I also find proposals that require a placeholder in every call in the pipeline excessively noisy to read. A placeholder isn’t always needed because in many real-world cases the last argument is where the piped object is going to be placed anyway so why not make it the default behavior?
I think with just 2 rules we can make the pipeline syntax both intuitively readable and generally applicable:
- If there is any placeholder
?
on the RHS of the pipe operator|>
, the RHS is simply evaluated as an expression with?
replaced with the piped object from the LHS. - If there is no placeholder on the RHS, the RHS must be a call, and the call will be made with the piped object from the LHS inserted as the last positional argument.
The tasks of searching for placeholders, replacing placeholders with piped objects, and inserting piped objects into calls are all performed by the compiler so there will be no performance penalty at runtime.
The new placeholder token ?
is chosen because of the feedback that _
conflicts with i18n usage and because ?
is both currently unused and already widely understood as a placeholder (particularly in SQL). It is interpreted by the compiler and does not occupy a namespace.
So as a toy example for easier illustration, the following pipeline:
result = (
'ABCDEFGH'
|> ?.lower()
|> itertools.batched(n=2)
|> map(''.join)
|> zip(?, ?)
|> dict()
|> ? | {'default': ''}
)
# result = {'ab': 'cd', 'ef': 'gh', 'default': ''}
would be transformed into, without the intermediate assignments:
result = 'ABCDEFGH'
result = result.lower()
result = itertools.batched(result, n=2)
result = map(''.join, result)
result = zip(result, result)
result = dict(result)
result = result | {'default': ''}
# result = {'ab': 'cd', 'ef': 'gh', 'default': ''}
EDIT: On second thought, inventing a new placeholder token ?

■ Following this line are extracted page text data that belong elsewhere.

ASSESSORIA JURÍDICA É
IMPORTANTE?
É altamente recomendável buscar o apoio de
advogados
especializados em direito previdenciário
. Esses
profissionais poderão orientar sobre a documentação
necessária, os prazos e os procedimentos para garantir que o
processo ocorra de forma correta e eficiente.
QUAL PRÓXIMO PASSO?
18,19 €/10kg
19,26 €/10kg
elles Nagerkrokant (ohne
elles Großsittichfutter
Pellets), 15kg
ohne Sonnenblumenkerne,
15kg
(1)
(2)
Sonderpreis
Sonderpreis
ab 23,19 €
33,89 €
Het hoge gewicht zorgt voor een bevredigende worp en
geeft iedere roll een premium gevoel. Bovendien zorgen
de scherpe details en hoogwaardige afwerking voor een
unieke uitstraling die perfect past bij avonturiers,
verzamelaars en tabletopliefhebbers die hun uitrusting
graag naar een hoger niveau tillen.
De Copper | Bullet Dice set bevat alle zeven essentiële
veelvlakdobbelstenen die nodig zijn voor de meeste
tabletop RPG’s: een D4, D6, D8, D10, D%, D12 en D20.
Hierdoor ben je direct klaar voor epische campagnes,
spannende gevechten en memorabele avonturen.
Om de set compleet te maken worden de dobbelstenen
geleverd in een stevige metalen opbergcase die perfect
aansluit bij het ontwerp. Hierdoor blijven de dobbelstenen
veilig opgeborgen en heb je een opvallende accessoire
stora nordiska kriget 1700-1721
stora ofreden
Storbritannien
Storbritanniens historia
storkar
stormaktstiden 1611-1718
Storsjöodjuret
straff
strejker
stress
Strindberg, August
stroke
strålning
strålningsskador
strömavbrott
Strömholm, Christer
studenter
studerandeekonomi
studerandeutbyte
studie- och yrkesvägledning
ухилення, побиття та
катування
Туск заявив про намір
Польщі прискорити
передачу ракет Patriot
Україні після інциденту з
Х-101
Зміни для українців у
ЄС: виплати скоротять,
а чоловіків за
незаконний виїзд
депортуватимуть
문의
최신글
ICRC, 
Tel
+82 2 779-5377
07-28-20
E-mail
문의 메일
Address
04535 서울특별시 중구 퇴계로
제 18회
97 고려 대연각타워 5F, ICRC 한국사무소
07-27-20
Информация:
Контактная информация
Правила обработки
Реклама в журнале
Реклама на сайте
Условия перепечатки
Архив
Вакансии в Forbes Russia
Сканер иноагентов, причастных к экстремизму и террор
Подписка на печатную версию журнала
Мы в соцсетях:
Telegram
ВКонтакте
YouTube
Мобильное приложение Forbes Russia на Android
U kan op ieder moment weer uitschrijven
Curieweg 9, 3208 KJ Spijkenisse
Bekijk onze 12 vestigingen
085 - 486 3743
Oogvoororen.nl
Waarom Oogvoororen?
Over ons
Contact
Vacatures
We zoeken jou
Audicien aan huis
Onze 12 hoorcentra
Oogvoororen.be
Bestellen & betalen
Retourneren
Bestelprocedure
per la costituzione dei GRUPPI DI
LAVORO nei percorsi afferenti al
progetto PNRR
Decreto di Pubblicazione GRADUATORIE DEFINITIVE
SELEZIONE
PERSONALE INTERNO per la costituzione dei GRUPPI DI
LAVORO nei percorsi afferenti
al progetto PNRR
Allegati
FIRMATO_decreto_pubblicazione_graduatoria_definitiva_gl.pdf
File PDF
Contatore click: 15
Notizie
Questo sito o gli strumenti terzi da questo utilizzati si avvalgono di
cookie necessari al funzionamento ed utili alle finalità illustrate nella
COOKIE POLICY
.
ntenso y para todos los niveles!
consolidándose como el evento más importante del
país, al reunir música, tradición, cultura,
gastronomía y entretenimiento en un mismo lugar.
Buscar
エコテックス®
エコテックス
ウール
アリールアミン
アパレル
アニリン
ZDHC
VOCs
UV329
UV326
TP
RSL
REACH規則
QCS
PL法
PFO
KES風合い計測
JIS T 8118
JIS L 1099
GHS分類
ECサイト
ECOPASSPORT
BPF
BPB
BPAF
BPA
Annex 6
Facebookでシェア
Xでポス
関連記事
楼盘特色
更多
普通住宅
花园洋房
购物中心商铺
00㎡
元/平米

just to accommodate the rather rare use cases of _
for an existing purpose seems a bit overkill. Instead, we can allow the LHS to specify the name of the placeholder for the RHS with an optional as
clause like this:
result = (
'ABCDEFGH'
|> _.lower()
|> itertools.batched(n=2)
|> map(''.join) as pairs
|> zip(pairs, pairs)
|> dict()
|> _ | {'default': ''}
)
# result = {'ab': 'cd', 'ef': 'gh', 'default': ''}
With this syntax, both the default placeholder _
and the specified placeholder pairs
will be actual variable names in the namespace so there’s the benefit of possible reuse in later expressions or statements. The compiler will still search for the presence of the placeholder name in the RHS to determine which of the two rules applies.
And there’s also the benefit of possibly allowing a nested pipeline expression by specifying a different placeholder name for the outer piped object.